Explain Codes LogoExplain Codes Logo

How to take column-slices of dataframe in pandas

python
pandas
dataframe
slicing
Nikita BarsukovbyNikita Barsukov·Aug 12, 2024
TLDR

To slice columns in a pandas DataFrame, use loc with column names or iloc with column indices. For label-based slicing:

column_slice = df.loc[:, 'B':'C'] # I'm loc-ing in on you, columns B to C!

For position-based slicing:

column_slice = df.iloc[:, 1:3] # Columns, stay still. iloc-ing you down by your index!

Both methods return columns B and C from the DataFrame df.

Selecting exactly what you need

When you don't need consecutive columns, select non-adjacent columns using a list:

selected_columns = df.loc[:, ['A', 'C', 'F']] # A lifetime supply of vitamin A, C, and F!

This will appropriately select only the specified columns, like the precision of a trained sniper!

Slicing: inclusive is exclusive

Python slices are exclusive, but pandas' .loc and .iloc are inclusive of the last element:

# Standard Python list slicing (exclusive): python_slice = myList[0:2] # Python says 'no soup for you' to the last index! # Pandas DataFrame slicing with .loc (inclusive): pandas_slice = df.loc[:, 'B':'C'] # Pandas is more generous, 'B' and 'C', you both are invited!

The fossils of deprecated. features

Always keep your code young and vibrant! The old .ix indexer is deprecated. Let's stick to .loc and .iloc to avoid historical artifacts in our code.

Slice of Life

Don't fear the slice (function). It's the backbone of the sweet syntactic sugar that makes pandas slicing so readable:

# Slice object explicitly used df.loc[:, slice('B', 'C')] # Slice of life looks like this!

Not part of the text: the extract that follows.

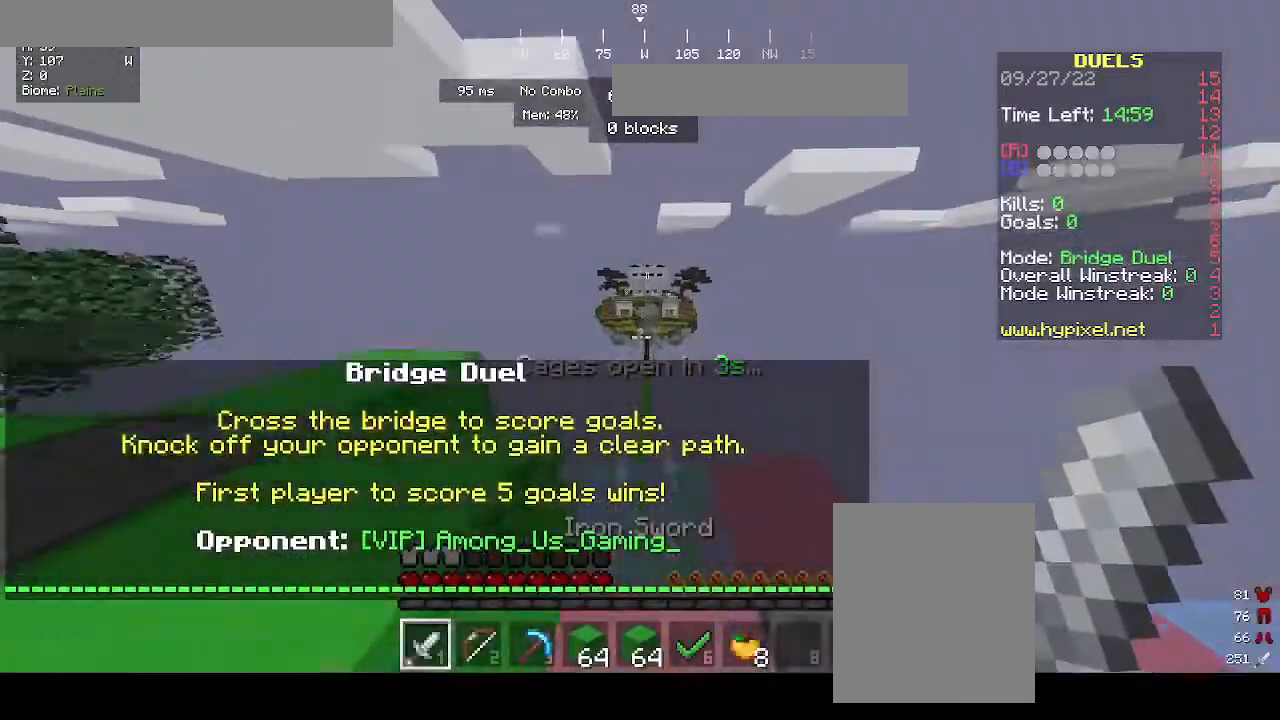
{"keys": [], "mouse": ["right"], "events": [[167, "mouse_right", "down"], [367, "w", "up"]]}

Be flexible with reindexing

Reorder your life, as well as your DataFrame columns. Use reindexing to follow a new order that makes more sense:

new_order = ['Profits', 'Sales'] reindexed_df = df.reindex(columns=new_order) # Because it's never too late to prioritise profits!

Our new DataFrame now prioritizes Profits over other columns.

Know your extraction game

With large datasets, getting the data you need is like finding a needle in a haystack. Use iloc to ensure you're targeting the right haystack :

# Fetching columns by their integer position data_subset = df.iloc[:, [0, 2, 5]] # Looking for needles at position 0, 2, and 5!

Slices without slippages

Tread carefully while slicing. A typo or index error can ruin your day. To avoid those, use the columns attribute of your dataframe:

# Using the DataFrame's columns to avoid errors df.loc[:, df.columns[1:4]] # Column names? Naah, real pandas live on the edge with wild positions!

This approach is bulletproof against typos and adjusts dynamically to column changes.